ふっと顔を上げると、ユーゼリアと目が再び合う。その目にまたねだるような光が浮かんでいるのを見て、苦笑とともに肩をすくめた。好きにしろ、という意味である。
「ねえねえ、クオリ。ものは提案なんだけど……」
「なんでしょう」
「これから先、行くあてもないなら、一緒に旅をしませんか?」
「えっ」
飲んでいたコップの水が、揺れた。その目に僅かな動揺が走る。
「……それは、臨時で、ですか」
「違うわ。ずっとパーティを組んでいたいの。もちろん強制じゃないし、抜けたいと思ったらいつでも抜けて構わないけど…でも1つの依頼を受けるだけのパーティとか、そういうのじゃなくて。気が合うなら、ずっと」
クオリが水を飲み込んだ。静かにこちらを見つめる。その瞳はアシュレイに「なぜ貴方は止めないの」と語っていた。
「何故か? それは反対意見が特にないからさ」
「わたしはっ」
ガタッと立ち上がると、周囲の視線を集めた。もう客の多くは食事を終え、談笑しているのみだ。

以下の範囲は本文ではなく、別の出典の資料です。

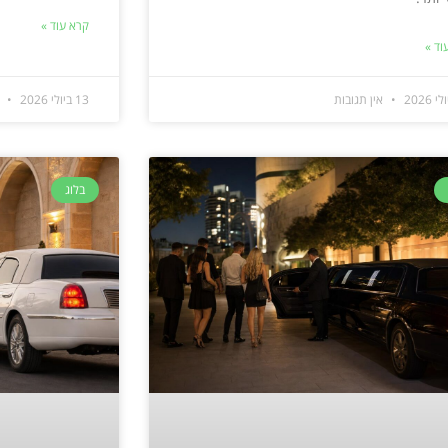
קרא עוד »
וד »
אין תגובות
13 ביולי 2026
א
בלוג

突然大きい声を出して立ち上がれば、周囲の目を引くことは必然だった。それにクオリも気づくと、アシュレイに目で問いかける。
「ああ。ユリィは信頼に値するよ。真面目だからな」
「……分かりました。信じましょう。リアさん、貴女に見てもらいたいものがあります。私の部屋に来ていただけませんか。パーティの誘いは、それを見てから考えて欲しいんです」
固くなった雰囲気に飲み込まれないよう、ユーゼリアは静かに頷いた。